*** Opening ENTRIES SUPPLIED ***
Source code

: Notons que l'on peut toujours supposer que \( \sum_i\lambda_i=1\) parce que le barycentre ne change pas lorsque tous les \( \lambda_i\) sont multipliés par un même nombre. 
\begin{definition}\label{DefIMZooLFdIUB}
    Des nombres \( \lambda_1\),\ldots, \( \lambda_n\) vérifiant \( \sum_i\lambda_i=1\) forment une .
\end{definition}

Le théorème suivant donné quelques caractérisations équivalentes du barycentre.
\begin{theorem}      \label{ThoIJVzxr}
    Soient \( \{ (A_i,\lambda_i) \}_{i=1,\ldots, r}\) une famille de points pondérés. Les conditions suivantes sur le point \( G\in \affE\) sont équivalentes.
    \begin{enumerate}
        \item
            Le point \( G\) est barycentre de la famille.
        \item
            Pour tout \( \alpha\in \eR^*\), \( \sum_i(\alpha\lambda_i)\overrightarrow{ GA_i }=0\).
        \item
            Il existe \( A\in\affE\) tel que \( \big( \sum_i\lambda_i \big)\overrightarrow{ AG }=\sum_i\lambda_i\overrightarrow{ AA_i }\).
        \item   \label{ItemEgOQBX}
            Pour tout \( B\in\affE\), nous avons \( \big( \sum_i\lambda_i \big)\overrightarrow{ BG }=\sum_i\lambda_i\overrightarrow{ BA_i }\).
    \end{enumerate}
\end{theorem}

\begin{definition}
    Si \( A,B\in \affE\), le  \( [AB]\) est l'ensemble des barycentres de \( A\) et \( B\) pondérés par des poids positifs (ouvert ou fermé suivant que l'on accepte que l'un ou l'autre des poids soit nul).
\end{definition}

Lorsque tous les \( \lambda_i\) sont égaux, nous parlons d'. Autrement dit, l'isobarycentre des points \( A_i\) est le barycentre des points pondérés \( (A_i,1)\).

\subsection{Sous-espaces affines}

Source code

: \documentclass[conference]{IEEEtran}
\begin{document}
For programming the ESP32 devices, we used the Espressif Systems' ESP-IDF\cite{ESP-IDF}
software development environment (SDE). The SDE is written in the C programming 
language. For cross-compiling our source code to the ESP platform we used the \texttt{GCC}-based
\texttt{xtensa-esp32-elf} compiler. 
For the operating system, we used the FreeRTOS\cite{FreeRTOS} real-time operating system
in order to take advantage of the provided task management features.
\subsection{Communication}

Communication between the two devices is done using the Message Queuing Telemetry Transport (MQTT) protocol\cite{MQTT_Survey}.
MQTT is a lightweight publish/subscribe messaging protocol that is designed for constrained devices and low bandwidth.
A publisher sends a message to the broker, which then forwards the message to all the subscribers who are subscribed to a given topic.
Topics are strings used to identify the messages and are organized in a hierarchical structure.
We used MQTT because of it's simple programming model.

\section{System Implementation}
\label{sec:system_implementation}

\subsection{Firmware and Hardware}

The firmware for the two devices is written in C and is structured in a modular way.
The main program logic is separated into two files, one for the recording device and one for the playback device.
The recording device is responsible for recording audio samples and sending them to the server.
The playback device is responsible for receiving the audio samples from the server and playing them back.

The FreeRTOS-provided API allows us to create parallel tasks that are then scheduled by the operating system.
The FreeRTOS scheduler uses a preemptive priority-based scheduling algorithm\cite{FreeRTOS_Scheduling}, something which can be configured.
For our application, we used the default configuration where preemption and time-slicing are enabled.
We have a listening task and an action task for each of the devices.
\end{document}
*** Closing ENTRIES SUPPLIED ***
From top to bottom, return the material above unchanged.

= REPLY =
Source code

: Notons que l'on peut toujours supposer que \( \sum_i\lambda_i=1\) parce que le barycentre ne change pas lorsque tous les \( \lambda_i\) sont multipliés par un même nombre. 
\begin{definition}\label{DefIMZooLFdIUB}
    Des nombres \( \lambda_1\),\ldots, \( \lambda_n\) vérifiant \( \sum_i\lambda_i=1\) forment une .
\end{definition}

Le théorème suivant donné quelques caractérisations équivalentes du barycentre.
\begin{theorem}      \label{ThoIJVzxr}
    Soient \( \{ (A_i,\lambda_i) \}_{i=1,\ldots, r}\) une famille de points pondérés. Les conditions suivantes sur le point \( G\in \affE\) sont équivalentes.
    \begin{enumerate}
        \item
            Le point \( G\) est barycentre de la famille.
        \item
            Pour tout \( \alpha\in \eR^*\), \( \sum_i(\alpha\lambda_i)\overrightarrow{ GA_i }=0\).
        \item
            Il existe \( A\in\affE\) tel que \( \big( \sum_i\lambda_i \big)\overrightarrow{ AG }=\sum_i\lambda_i\overrightarrow{ AA_i }\).
        \item   \label{ItemEgOQBX}
            Pour tout \( B\in\affE\), nous avons \( \big( \sum_i\lambda_i \big)\overrightarrow{ BG }=\sum_i\lambda_i\overrightarrow{ BA_i }\).
    \end{enumerate}
\end{theorem}

\begin{definition}
    Si \( A,B\in \affE\), le  \( [AB]\) est l'ensemble des barycentres de \( A\) et \( B\) pondérés par des poids positifs (ouvert ou fermé suivant que l'on accepte que l'un ou l'autre des poids soit nul).
\end{definition}

Lorsque tous les \( \lambda_i\) sont égaux, nous parlons d'. Autrement dit, l'isobarycentre des points \( A_i\) est le barycentre des points pondérés \( (A_i,1)\).

\subsection{Sous-espaces affines}

Source code

: \documentclass[conference]{IEEEtran}
\begin{document}
For programming the ESP32 devices, we used the Espressif Systems' ESP-IDF\cite{ESP-IDF}
software development environment (SDE). The SDE is written in the C programming 
language. For cross-compiling our source code to the ESP platform we used the \texttt{GCC}-based
\texttt{xtensa-esp32-elf} compiler. 
For the operating system, we used the FreeRTOS\cite{FreeRTOS} real-time operating system
in order to take advantage of the provided task management features.
\subsection{Communication}

Communication between the two devices is done using the Message Queuing Telemetry Transport (MQTT) protocol\cite{MQTT_Survey}.
MQTT is a lightweight publish/subscribe messaging protocol that is designed for constrained devices and low bandwidth.
A publisher sends a message to the broker, which then forwards the message to all the subscribers who are subscribed to a given topic.
Topics are strings used to identify the messages and are organized in a hierarchical structure.
We used MQTT because of it's simple programming model.

\section{System Implementation}
\label{sec:system_implementation}

\subsection{Firmware and Hardware}

The firmware for the two devices is written in C and is structured in a modular way.
The main program logic is separated into two files, one for the recording device and one for the playback device.
The recording device is responsible for recording audio samples and sending them to the server.
The playback device is responsible for receiving the audio samples from the server and playing them back.

The FreeRTOS-provided API allows us to create parallel tasks that are then scheduled by the operating system.
The FreeRTOS scheduler uses a preemptive priority-based scheduling algorithm\cite{FreeRTOS_Scheduling}, something which can be configured.
For our application, we used the default configuration where preemption and time-slicing are enabled.
We have a listening task and an action task for each of the devices.
\end{document}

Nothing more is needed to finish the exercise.